Maria do Carmo Ferreira fez uma exigência: o poeta e jornalista Fabrício Marques deveria participar da operação para publicar sua poesia.

Com a autorização, Silvana Guimarães e Fabrício Marques apressaram-se a organizar a obra de Maria do Carmo Ferreira para publicação. A dupla selecionou 231 poemas e os publicou em três volumes.

Os livros contemplam as três fases da poesia de Maria do Carmo Ferreira: a concretista, a autobiográfica e a metafísica.
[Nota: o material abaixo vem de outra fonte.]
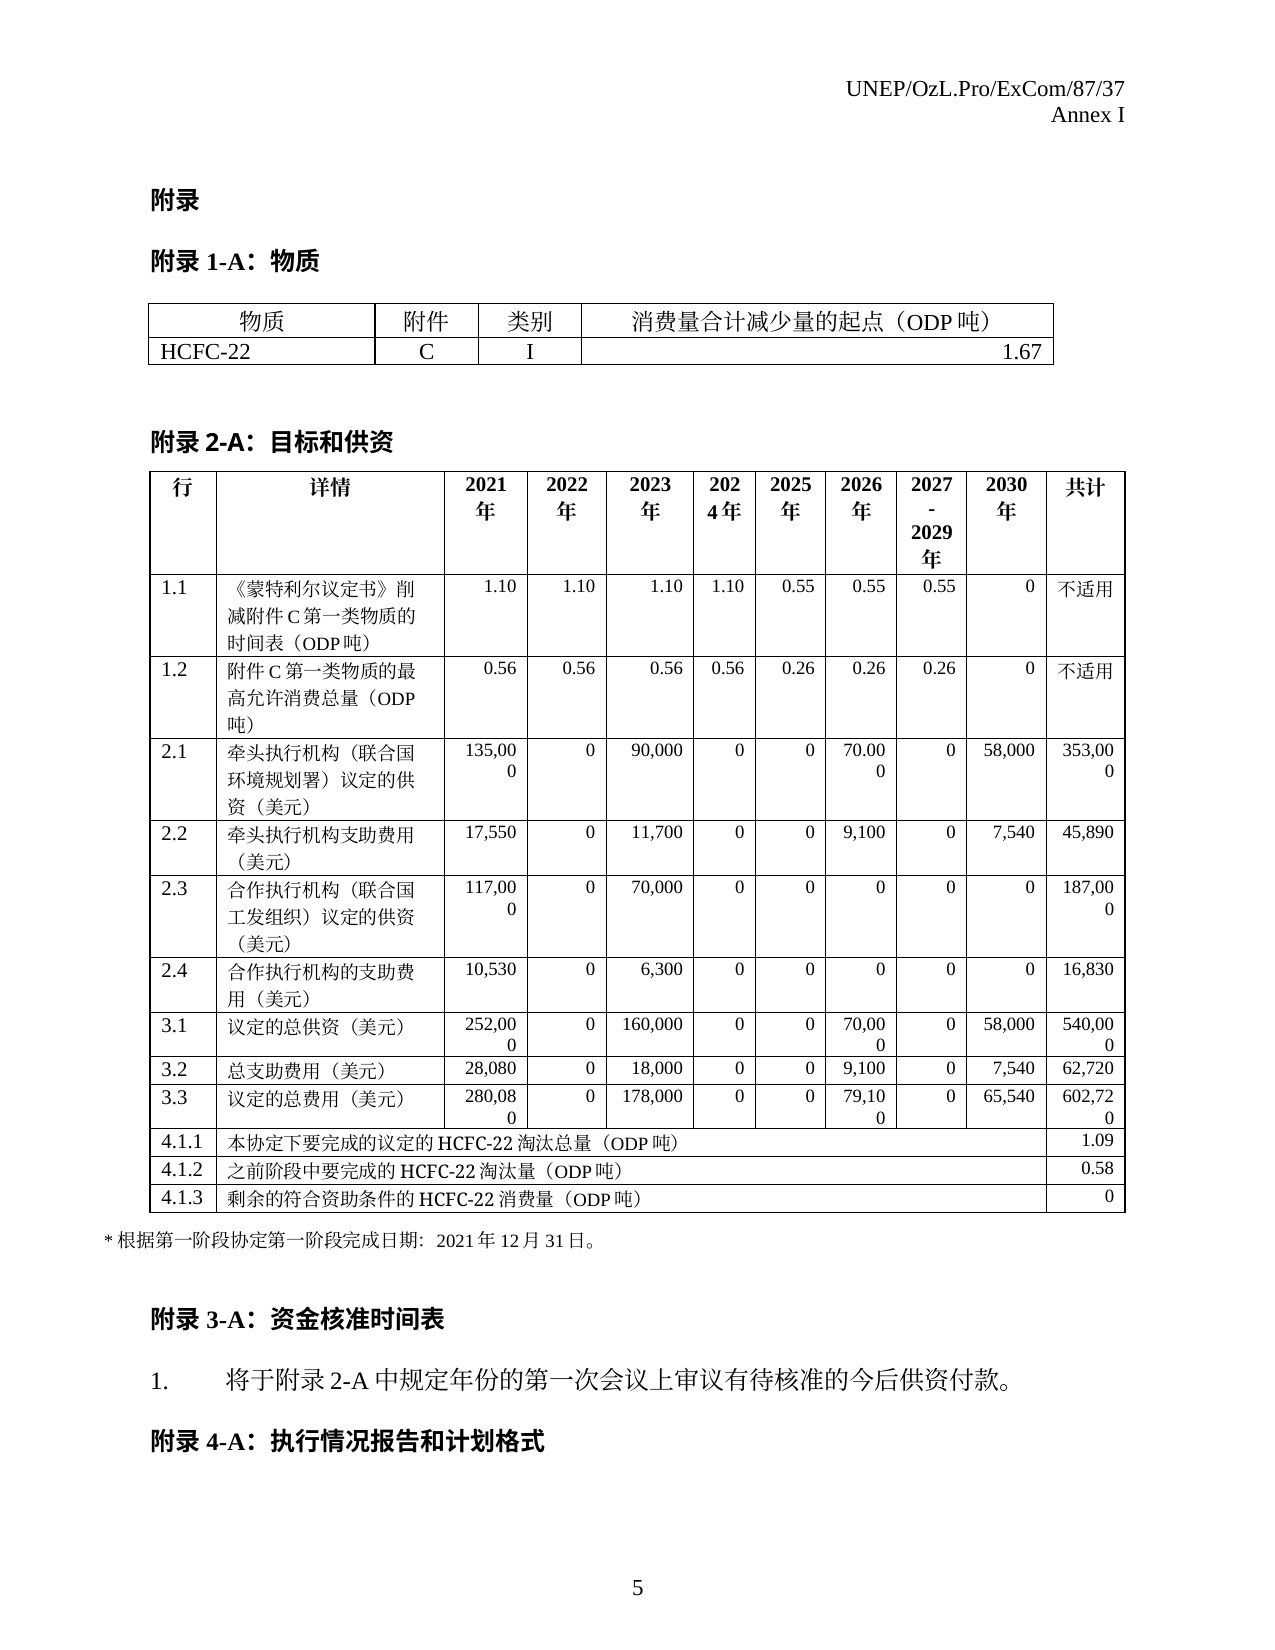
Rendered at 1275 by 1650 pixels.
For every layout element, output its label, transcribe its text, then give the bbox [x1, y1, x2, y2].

Silvana Guimarães e Fabrício Marques, na síntese do “Valor”, sustentam que a poesia de Maria do Carmo Ferreira pode ser resumida mais ou menos assim: “Cuidado intenso com a forma: experimentações, jogos de palavras, neologismos, cortes arrojados, elipses e uma mistura babélica de línguas”. Sua obra, enfatizam, é “atemporal”.

Ricardo Domeneck e André Seffrin

Ouvido pelo “Valor”, o poeta e crítico Ricardo Domeneck afiança: “Ela demonstra como é possível escrever poemas com forte carga emocional sobre experiências como o amor e a separação, expressar sentimentos difíceis e muitas vezes contraditórios, sem descuidar da linguagem, sem cair na autoindulgência. É poesia lírica com precisão e sem preguiça”.

O crítico literário e ensaísta André Seffrin comenta a poesia de Maria do Carmo Ferreira: “Experimental e erudita, sim, mas uma poesia da intimidade cotidiana, do mais áspero lirismo amoroso, e da memória familiar, nesse particular, um pouco à maneira de Drummond de ‘Boitempo’, uma poesia do clã”.

No poema “Trajetórias” (sobre a irmã Celina Ferreira), Maria do Carmo Ferreira assinala: “Só Deus é testemunha desse abismo/ que a separou de nós e ainda a mantém tão viva”.

André Seffrin transcreve o poema “Dívida”: “Dívida — e diga-se/ a bem da verdade —/ que me instituiu/ um ser de linguagem./ Mesmo que eu pudesse/ não poder poder/ dividir meu ser/ em dupla palavra/ de uma mesma face:/ dádiva que é dívida/ dívida eu é dádiva./ Dívida alvinegra,/ Mas alvissareira:/ meu banco de dados/ (contra, a favor?)/ de matriz arcaica./ Dívida de vida./ Vida endividada./ Dívida indevida:/ víbora esmagada.”

Ao término de seu comentário entusiástico, André Seffrin postula: “Com ela, a partir de agora, nossos poetas terão muito a aprender”.

Com quase 90 anos, a poeta, dizem os editores, “está em estado delicado”. Silvana Guimarães diz que “ela assistiu a alguns vídeos do lançamento [em dezembro de 2024] e ficou emocionada”.